EuroGA has been contacted by avionics manufacturers in the past regarding doing a presentation at some of our fly-ins, but I never wanted to turn a fly-in into some commercial event, and in any case the contact never got back in touch with details of what they proposed.

Administrator
Shoreham EGKA, United Kingdom

It is almost universally good advice to never mention anything posted in a pilot forum to a maintenance company.

Even a totally polite mention can result in this which wipes that company off the map for you and probably others. I am not sure why this “personality type” is so prevalent but I have noticed that most of them come from the same ex military background.

However, it is also the case that a mention of any regulation (which conflicts with what the shop has told you) is likely to result in you being shown the door. This is equally the case in flight training and a discussion of what previous experience is acceptable, required, etc.

Administrator
Shoreham EGKA, United Kingdom

I may have posted this one before – a UK shop, after mentioning a EuroGA thread on the dubious practice of applying stickers to backs of instruments

Administrator
Shoreham EGKA, United Kingdom

Any forum user can troll you very effective within 5 Minutes and it takes you hours and days to rectify. IF people will believe you.

This. Mud-slinging is exhausting, and something may stick even if completely unwarranted.

always learning
LO__, Austria

The line

Any forum user can troll you very effective within 5 Minutes

was posted by someone who got banned for posting really bad personal attacks, so this is the pot calling the kettle black.

I actually don’t understand the meaning of that line. Did he mean that somebody on a forum can post a negative comment about your business?

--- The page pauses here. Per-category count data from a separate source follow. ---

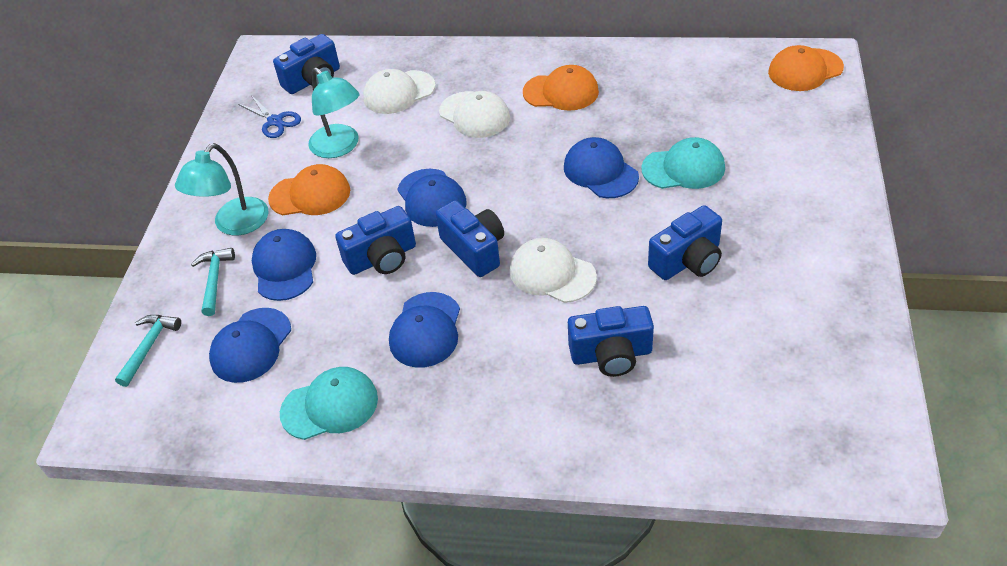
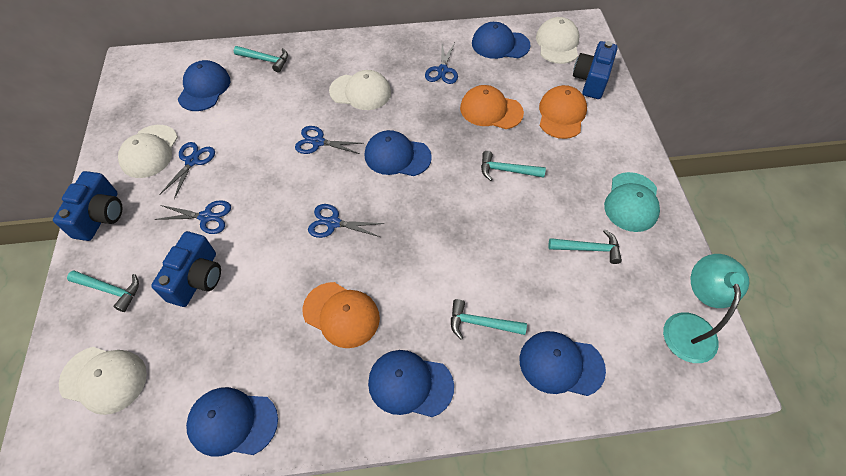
blue camera: 5 -> 3
blue cap: 5 -> 6
blue scissors: 1 -> 5
turquoise cap: 2 -> 1
turquoise hammer: 2 -> 5
turquoise lamp: 2 -> 1
white cap: 3 -> 4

If so, then surely you are better to respond to it (in detail, as required) than to pretend it is invisible. And, informative participation on a forum generates more business

Nowadays, there is Trustpilot which is widely used for this. But TP will remove negative stuff if the target doesn’t like it; they ask the poster for evidence (I’ve had this a number of times from TP but I always had the details; I don’t have the time to post false garbage on TP or anywhere else).

A business which engages in a gratutious revenue generating practice needs to defend that practice, not complain that somebody exposed it in a forum And if they can’t defend it, they should not be doing it.

This is not unique to aviation; it runs across every B2C (business to consumer) sector.

The word Troll has a different meaning.

Administrator
Shoreham EGKA, United Kingdom

Oxford (EGTK), United Kingdom

In my humble opinion (simply my point of view), we can see an example if this in the (in)famous LCP thread. People are understandably upset. But from being upset to accuse Vans for all sorts of stuff (no leadership, piss poor engineers, letting the customers take ALL the burden and so on), is a long stretch of what has really been going on.

The fact is (and most people agree with me) is that the LCP issue is hardly a ripple in the homebuilt aircraft pond, and at most a small nuisance for the affected customers. It’s nothing more than that in the grand scheme of things, and anybody making it catastrophe have no clue what they are talking about. Vans is a small business that more or less literally got the entire wrath of all the odd evilness the Corona situation had to offer. They simply couldn’t manage it, they got overwhelmed and almost died due to it.

This sort of things happens all the time (at some scale). What forums tend to do, is to blow them out of proportions and additionally view everything from one side.

At VAF they did handle it. I have nothing particularly good (or bad) to say about VAF admins, but this time they did indeed manage to see the bigger picture even though it was completely obscured in the beginning. And Vans posted good information there because of it.

Simply a result of dependence of income from advertising? Perhaps. But rather that than more LCP threads like the one we have had here IMO.

The elephant is the circulation
ENVA ENOP ENMO, Norway

@peter

What it means is that by simply engaging (as a company) with someone trolling, it adds perceived veracity to the exchange. This is problematic and doesn’t occur if such exchange is only among “normal users” not part of a company.